Opinion
No. 4-7054
Opinion delivered May 3, 1943.
JUDGMENTS — POWER OF COURT TO SET ASIDE. — Where decree recited that property settlement had been made by husband and wife, and motion by wife to vacate charged that her entry of appearance in the original proceeding was obtained by coercion, and that no settlement had been made, the Chancellor did not err in vacating such decree, following a hearing.
Appeal from Searcy Chancery Court; J. M. Shinn, Chancellor; affirmed.
Henley Henley, for appellant.
W. F. Reeves, for appellee.
Appellant and appellee, during the twenty-seven years of their married life, had separated twenty or twenty-five times, due to incompatibility, or to the ebullient disposition of one or the other. Records do not clearly disclose the source of blame. It is indicated, however, that neither is wholly guiltless.
Even in this environment, where tranquillity only occasionally prevailed, mutual respect for family obligations seems to have promoted short-lived periods of cooperation while a son and daughter were passing from childhood to maturity; but this era of repose was shadowed by the reservation that when the couple's issue no longer required parental guidance, marital obligations would be cast aside.

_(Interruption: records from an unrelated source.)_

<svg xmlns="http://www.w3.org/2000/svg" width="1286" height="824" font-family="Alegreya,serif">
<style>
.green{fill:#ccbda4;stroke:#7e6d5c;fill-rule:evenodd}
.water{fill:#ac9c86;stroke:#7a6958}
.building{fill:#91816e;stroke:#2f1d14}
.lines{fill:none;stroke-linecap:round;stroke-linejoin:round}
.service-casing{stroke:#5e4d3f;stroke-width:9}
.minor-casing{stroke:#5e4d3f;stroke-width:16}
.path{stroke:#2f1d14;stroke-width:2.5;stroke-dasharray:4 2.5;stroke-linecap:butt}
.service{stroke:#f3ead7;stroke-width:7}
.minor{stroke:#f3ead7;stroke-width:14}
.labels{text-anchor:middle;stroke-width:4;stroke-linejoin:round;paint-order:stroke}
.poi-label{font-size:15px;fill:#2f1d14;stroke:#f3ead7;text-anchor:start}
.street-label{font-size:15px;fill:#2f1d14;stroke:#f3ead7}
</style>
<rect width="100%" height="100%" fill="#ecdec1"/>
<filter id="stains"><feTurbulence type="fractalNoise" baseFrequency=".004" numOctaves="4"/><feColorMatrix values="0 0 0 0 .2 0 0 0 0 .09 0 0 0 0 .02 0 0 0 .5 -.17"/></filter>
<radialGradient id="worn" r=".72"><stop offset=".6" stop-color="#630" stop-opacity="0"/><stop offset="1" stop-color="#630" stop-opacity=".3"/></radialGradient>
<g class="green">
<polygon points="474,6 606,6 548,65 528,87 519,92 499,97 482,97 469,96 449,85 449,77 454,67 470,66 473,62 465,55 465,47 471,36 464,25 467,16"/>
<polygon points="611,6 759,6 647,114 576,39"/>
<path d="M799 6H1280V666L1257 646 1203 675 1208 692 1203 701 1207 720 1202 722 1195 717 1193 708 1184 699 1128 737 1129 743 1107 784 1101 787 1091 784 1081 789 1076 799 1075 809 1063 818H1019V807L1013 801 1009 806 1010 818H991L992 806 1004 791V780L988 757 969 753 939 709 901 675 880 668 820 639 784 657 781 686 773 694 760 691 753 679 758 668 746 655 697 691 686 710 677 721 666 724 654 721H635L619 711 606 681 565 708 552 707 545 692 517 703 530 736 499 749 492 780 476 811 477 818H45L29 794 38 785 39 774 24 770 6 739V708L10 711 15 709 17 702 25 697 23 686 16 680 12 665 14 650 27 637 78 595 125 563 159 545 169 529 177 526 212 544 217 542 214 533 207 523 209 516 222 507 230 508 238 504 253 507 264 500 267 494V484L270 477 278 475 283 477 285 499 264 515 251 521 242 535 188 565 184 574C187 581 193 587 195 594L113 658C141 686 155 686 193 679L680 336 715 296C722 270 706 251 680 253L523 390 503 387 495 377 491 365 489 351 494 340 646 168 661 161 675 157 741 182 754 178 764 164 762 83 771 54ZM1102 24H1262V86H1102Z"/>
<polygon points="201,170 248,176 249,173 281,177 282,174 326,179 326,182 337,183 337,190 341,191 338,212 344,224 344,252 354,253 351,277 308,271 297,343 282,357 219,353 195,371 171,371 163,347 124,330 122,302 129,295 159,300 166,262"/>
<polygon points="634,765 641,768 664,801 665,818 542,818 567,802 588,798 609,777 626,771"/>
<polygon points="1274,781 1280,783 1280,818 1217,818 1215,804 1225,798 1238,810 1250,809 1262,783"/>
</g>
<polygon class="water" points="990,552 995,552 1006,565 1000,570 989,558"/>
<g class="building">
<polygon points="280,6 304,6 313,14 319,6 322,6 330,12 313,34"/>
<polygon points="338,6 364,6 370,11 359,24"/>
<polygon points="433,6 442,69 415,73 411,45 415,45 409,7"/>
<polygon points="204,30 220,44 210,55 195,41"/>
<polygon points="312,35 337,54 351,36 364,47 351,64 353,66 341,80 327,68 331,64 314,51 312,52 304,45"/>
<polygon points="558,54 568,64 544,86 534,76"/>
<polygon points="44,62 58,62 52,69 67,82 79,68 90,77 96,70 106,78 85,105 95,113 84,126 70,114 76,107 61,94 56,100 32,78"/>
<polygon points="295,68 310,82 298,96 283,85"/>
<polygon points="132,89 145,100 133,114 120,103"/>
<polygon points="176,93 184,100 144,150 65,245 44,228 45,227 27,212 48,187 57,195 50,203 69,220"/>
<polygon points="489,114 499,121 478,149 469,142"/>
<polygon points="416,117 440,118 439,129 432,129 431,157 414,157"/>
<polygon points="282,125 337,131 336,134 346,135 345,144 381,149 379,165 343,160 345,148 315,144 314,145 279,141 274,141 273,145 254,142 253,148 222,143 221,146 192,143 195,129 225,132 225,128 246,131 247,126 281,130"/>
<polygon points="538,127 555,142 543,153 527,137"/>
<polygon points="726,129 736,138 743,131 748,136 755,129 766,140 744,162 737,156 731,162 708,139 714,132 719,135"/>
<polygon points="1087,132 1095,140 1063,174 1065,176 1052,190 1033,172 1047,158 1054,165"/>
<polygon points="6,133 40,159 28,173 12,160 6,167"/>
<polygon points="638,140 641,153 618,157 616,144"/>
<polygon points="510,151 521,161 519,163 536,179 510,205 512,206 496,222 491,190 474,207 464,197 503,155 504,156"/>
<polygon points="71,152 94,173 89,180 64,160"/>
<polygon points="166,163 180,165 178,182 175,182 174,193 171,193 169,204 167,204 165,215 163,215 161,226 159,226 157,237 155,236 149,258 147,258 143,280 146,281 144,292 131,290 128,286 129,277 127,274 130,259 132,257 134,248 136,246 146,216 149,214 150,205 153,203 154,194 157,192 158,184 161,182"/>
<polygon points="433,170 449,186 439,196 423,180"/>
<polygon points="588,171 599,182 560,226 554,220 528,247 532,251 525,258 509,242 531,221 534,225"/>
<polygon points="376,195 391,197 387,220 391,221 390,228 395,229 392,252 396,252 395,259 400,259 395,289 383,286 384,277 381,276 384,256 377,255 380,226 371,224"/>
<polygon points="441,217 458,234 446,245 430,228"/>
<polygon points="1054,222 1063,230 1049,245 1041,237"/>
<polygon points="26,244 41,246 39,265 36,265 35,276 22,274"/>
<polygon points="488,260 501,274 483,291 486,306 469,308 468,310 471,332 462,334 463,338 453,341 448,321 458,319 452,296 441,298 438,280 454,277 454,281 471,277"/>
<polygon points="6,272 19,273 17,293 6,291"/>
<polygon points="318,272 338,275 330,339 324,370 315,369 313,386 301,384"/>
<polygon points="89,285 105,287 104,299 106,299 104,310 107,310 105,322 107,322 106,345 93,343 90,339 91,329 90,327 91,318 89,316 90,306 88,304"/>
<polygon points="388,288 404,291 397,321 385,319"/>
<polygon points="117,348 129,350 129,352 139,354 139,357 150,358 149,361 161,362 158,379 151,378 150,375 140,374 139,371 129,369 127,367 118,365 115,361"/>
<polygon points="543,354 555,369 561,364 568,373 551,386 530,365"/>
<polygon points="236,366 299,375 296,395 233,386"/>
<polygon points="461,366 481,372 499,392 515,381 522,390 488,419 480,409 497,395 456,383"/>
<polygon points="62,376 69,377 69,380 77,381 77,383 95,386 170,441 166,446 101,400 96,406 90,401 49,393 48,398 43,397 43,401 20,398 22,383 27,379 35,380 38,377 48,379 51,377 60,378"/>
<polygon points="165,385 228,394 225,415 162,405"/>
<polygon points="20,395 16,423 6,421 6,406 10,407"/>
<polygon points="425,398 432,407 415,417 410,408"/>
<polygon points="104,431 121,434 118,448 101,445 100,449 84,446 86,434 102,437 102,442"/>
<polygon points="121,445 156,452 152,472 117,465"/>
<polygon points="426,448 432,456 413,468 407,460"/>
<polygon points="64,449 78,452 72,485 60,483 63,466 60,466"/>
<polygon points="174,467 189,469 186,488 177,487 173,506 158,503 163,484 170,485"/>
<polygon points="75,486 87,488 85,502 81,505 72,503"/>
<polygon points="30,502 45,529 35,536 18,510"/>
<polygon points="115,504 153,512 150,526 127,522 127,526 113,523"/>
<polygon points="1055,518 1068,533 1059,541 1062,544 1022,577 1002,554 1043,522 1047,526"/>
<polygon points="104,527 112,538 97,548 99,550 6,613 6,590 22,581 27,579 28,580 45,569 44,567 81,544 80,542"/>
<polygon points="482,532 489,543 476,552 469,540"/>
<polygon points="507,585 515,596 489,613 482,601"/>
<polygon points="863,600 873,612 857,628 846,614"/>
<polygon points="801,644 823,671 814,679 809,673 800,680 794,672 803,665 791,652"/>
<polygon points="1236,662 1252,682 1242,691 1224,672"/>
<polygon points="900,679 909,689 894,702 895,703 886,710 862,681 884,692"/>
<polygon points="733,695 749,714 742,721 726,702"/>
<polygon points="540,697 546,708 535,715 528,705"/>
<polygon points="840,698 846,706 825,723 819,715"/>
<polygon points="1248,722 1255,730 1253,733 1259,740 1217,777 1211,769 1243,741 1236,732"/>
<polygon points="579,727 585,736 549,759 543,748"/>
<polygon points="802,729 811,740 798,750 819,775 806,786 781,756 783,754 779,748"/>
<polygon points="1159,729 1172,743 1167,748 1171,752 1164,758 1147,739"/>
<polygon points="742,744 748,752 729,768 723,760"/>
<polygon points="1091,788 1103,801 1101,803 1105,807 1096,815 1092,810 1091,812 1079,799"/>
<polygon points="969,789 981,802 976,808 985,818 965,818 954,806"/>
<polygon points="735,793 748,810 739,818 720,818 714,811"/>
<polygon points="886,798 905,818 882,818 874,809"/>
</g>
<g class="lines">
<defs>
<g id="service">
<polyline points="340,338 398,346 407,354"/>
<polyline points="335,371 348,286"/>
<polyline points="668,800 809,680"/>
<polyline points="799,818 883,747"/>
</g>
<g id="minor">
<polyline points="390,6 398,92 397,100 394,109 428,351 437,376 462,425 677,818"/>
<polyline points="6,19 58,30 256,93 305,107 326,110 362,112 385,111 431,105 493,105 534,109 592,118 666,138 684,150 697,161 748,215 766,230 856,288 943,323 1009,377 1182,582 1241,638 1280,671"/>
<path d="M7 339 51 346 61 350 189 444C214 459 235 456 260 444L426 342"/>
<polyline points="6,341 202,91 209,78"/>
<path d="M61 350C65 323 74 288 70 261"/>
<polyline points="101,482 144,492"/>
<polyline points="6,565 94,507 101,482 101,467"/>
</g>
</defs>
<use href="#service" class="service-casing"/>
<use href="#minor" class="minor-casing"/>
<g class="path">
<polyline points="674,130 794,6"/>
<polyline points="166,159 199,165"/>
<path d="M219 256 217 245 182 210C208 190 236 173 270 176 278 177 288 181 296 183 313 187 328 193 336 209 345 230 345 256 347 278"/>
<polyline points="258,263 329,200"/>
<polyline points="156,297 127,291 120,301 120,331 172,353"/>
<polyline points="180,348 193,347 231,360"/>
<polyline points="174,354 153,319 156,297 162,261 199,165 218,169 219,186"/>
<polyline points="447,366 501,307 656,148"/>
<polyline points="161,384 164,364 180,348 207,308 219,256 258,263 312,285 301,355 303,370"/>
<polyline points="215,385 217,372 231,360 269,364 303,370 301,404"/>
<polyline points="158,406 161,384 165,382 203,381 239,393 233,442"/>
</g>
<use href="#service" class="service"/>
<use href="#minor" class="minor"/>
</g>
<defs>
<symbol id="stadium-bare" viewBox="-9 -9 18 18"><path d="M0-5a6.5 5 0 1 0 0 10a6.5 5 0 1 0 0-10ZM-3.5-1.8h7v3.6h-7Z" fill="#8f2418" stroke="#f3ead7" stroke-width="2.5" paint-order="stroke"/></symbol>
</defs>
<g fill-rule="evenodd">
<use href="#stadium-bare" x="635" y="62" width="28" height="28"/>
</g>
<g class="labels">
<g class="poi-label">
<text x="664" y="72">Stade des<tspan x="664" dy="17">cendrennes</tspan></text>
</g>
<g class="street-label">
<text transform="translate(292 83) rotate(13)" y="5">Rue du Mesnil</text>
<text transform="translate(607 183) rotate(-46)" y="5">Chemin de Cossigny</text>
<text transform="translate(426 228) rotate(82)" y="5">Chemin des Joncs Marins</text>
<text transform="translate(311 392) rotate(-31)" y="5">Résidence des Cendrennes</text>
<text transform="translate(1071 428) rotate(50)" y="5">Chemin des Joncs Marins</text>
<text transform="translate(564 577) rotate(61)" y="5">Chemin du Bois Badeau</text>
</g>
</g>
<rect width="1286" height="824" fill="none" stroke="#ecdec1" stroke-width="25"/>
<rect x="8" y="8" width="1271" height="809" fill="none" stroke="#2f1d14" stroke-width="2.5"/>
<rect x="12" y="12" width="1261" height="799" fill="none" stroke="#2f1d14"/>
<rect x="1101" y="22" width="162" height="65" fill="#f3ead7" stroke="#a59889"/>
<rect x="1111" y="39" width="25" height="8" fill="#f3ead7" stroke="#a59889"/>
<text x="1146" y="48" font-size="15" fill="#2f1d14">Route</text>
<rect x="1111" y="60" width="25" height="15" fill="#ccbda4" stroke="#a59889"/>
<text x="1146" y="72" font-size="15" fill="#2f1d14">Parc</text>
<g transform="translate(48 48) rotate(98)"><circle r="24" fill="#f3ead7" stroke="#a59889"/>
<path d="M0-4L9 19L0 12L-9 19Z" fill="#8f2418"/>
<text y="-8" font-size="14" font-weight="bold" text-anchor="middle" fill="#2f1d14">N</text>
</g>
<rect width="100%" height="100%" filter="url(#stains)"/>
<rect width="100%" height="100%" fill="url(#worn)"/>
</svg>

This appeal is from an order of the Chancery Court vacating a decree of divorce obtained March 14, 1942, on the husband's complaint that his wife's "never-ceasing nagging and quarreling rendered his life unbearable and intolerable." An allegation was that there had been "a complete and full settlement of all property rights." The Court was asked to approve this accord, "as will be shown by the testimony herein."
The decree recited that the defendant's written waiver of service had been filed, consenting that a hearing be had in term or vacation. An affirmative finding is that the cause was heard upon the complaint and waiver. There is no reference to testimony; nor does the record show what evidence was before the Court.

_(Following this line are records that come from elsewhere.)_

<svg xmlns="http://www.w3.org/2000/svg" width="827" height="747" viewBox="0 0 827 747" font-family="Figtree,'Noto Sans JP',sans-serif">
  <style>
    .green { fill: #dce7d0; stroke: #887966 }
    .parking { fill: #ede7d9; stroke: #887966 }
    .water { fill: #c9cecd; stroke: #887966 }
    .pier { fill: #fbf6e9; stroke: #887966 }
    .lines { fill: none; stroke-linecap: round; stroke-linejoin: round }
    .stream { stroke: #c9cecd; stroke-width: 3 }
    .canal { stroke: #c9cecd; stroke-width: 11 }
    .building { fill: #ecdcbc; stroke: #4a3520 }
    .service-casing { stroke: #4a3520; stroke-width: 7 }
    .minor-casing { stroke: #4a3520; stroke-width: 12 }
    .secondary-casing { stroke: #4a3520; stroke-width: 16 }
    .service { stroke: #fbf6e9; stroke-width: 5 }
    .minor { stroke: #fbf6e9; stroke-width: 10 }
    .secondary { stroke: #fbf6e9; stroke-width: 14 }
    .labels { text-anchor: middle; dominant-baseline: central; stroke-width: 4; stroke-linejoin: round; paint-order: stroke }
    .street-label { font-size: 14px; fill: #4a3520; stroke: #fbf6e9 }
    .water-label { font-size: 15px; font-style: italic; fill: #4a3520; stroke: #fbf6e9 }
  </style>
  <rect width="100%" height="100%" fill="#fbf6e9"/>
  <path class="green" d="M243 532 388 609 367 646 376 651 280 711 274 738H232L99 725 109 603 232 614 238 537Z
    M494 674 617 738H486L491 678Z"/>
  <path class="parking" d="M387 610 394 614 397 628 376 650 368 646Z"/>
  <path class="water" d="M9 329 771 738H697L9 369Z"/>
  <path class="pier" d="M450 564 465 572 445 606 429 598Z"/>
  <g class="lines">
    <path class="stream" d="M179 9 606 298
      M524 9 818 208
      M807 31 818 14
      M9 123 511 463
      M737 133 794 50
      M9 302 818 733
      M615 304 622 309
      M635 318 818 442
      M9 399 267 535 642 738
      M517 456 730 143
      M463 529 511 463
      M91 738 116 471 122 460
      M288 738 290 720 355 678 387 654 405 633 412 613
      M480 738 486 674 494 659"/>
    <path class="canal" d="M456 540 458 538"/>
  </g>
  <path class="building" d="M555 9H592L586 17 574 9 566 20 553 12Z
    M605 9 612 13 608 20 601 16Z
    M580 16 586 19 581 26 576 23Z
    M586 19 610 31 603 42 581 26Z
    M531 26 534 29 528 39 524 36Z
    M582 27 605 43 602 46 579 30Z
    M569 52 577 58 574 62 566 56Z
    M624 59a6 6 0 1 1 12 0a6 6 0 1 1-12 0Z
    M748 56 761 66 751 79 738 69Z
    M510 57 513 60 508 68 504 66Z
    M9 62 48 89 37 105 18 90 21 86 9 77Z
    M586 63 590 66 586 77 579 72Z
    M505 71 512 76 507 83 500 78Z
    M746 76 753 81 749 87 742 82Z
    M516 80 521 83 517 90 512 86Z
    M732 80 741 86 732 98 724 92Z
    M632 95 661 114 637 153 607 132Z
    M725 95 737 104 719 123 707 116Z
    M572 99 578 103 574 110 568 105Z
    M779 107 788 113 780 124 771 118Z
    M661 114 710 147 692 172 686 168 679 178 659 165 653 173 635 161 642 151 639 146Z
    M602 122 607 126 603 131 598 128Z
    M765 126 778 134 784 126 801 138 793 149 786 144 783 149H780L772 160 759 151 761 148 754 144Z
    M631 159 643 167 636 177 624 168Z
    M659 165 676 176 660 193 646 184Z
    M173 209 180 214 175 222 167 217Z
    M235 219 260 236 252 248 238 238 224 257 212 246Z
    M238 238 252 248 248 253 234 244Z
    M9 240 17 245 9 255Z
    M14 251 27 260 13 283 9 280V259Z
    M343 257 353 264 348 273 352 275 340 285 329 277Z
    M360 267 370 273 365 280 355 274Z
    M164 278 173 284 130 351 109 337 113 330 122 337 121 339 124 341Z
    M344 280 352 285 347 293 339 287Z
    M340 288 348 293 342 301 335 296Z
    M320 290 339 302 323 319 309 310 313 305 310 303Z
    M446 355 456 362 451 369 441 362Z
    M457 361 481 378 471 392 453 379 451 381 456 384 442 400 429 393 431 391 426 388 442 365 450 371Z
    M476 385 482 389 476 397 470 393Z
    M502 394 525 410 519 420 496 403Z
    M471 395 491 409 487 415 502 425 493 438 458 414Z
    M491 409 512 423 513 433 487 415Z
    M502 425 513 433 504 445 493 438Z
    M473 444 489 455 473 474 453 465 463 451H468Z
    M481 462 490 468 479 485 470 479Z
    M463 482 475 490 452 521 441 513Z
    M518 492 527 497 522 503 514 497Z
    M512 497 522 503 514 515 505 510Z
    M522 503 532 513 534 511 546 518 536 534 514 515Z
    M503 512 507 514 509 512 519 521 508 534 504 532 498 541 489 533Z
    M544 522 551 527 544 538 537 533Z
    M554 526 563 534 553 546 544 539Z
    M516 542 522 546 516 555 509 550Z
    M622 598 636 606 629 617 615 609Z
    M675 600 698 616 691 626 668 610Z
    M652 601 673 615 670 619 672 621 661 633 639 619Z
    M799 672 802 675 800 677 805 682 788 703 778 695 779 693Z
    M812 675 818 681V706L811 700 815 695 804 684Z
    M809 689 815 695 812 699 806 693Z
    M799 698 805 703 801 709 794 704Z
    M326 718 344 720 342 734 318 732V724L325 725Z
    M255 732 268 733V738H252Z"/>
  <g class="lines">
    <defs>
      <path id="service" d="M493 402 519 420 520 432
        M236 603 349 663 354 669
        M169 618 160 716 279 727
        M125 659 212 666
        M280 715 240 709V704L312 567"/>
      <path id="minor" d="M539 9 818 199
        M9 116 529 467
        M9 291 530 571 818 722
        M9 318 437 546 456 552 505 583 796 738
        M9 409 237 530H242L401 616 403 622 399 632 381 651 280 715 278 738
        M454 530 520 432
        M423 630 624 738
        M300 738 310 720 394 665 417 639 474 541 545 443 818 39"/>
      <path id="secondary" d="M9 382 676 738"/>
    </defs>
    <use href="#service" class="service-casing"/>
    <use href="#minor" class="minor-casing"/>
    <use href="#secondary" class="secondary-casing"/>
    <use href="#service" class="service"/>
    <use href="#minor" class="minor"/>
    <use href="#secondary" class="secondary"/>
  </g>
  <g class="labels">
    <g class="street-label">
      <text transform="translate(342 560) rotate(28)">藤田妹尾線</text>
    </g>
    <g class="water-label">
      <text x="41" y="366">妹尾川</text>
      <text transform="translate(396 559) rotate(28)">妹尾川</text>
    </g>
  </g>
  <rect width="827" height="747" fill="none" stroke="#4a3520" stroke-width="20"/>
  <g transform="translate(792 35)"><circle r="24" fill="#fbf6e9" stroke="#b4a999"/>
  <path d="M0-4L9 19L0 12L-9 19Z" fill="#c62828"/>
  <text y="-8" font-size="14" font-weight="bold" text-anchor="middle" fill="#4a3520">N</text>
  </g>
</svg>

Defendant's petition to vacate was filed July 28. Collusion, duress (amounting to coercion), and failure to make property settlement, were charged. Notice of the petition was duly served upon Will Goggin. Written information was given that an order would be requested to restrain Goggin from beating, abusing or otherwise attempting to injure or intimidate the petitioner, her witnesses, or any other person connected with the litigation. Lis pendens, relating to designated real property, was lodged with the Clerk.
August 5 1942, the Court required Goggin to execute a compliance bond, responsive to allegations that the petitioner and her witnesses were being intimidated. When the respondent's demurrer had been overruled, he answered and cross complained.
The Court, in effect, found that the July entry of appearance had been obtained through the husband's coercion; that authority to set aside the proceeding was to be found in 8246 of Pope's Digest, and that 8248 had been substantially complied with.
Without reviewing evidence, we think that the absence of record testimony (and the want of a showing that the decree reflected the Court's understanding of issues) justified the order vacating from which this appeal comes. It is therefore affirmed.